I'm not a physicist, but in my mind I always imagined that the universe sometime soon after the big bang had much much more mass than it has today, but it was made up of 49.999999...999% antimatter and 50.000000...001% regular matter.

These two annihilated each other until all the antimatter was gone and only that small percentage difference of regular matter remained -- and that small amount of leftover regular matter is what now makes up our universe.

However, the flipping particle theory sounds good, too.

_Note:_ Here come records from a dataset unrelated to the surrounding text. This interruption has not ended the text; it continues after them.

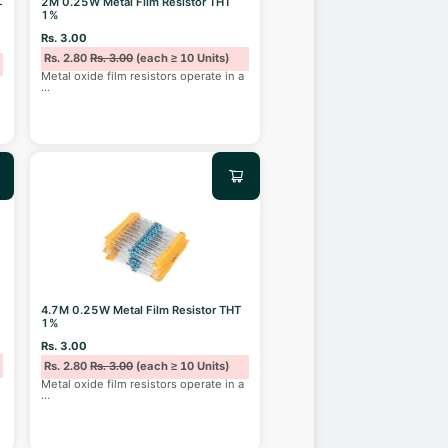
2M 0.25W Metal Film Resistor THT
T
1%
Rs. 3.00
Rs. 2.80
Rs. 3.00
(each ≥ 10 Units)
Metal oxide film resistors operate in a
...
4.7M 0.25W Metal Film Resistor THT
1%
Rs. 3.00
Rs. 2.80
Rs. 3.00
(each ≥ 10 Units)
Metal oxide film resistors operate in a
...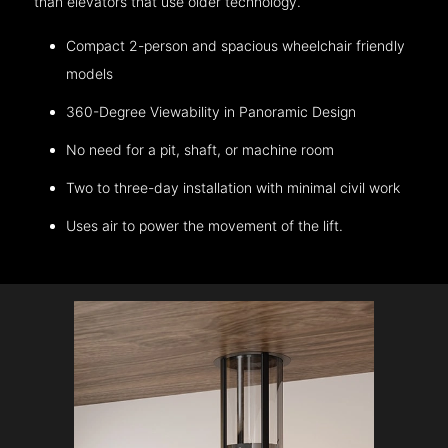
than elevators that use older technology.
Compact 2-person and spacious wheelchair friendly
models
360-Degree Viewability in Panoramic Design
No need for a pit, shaft, or machine room
Two to three-day installation with minimal civil work
Uses air to power the movement of the lift.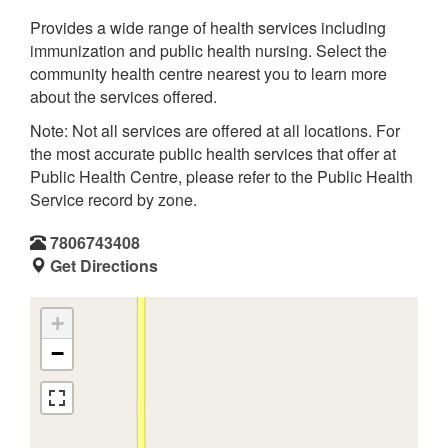
Provides a wide range of health services including
immunization and public health nursing. Select the
community health centre nearest you to learn more
about the services offered.
Note: Not all services are offered at all locations. For
the most accurate public health services that offer at
Public Health Centre, please refer to the Public Health
Service record by zone.
7806743408
Get Directions
+
−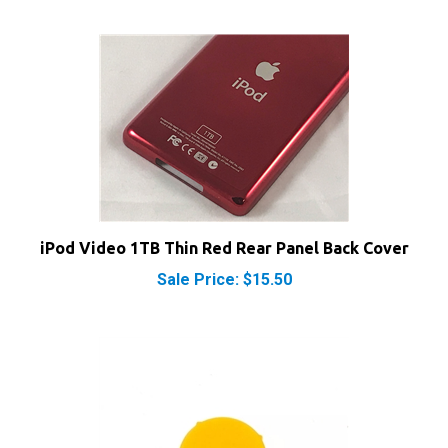
iPod Video 1TB Thin Red Rear Panel Back Cover
Sale Price: $15.50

reply posted on 24-3-2008 @ 06:23 PM by plumranch
reply to post by Soylent Green Is People


Hi Green,
Interesting thought!

If in fact there was a big bang when matter and antimatter combined (and in the end matter survived) where did all that energy go? According to the usual conservation of energy laws it went or turned into something. There was a lot of light and gamma rays released in the Bang!

I wonder also if matter and antimatter attract and thus seek out and anhilate each other? If they repell each other as do like poles of a magnet then they can coexist unless forced together. So the question is what attraction forces exist between the various forms of antimatter/matter?


reply posted on 24-3-2008 @ 11:06 PM by plumranch
Here is a short discussion on how antimatter may coexist in our universe with regular matter.


The observations of the spiral galaxies similar to ours showed that the central part of the galaxy with the radius of 10 thousand light years rotates around the galactic axis like a quasi-solid body. This quasi-solid body behaves as if it "obeyed" the kinematic equation of the solid body rotation, and did not "respect" Kepler's laws of the material bodies rotation round the gravitation centre, as it is in our solar system. The behaviour of the central part of the galaxy evokes the impression that this star system is "reinforced by invisible bars" and forms a quasi-solid complex. What in the universe can create such a state among star objects?


And for a pretty good (or should I say bad?) discussion of various aspects of the antimatter/matter relationship read:
Bad Astronomy discussion on antimatter

It seems there are a lot of scientists who think there should be a lot of antimatter around somewhere. The only problem is the Standard Model of physics which says it can't!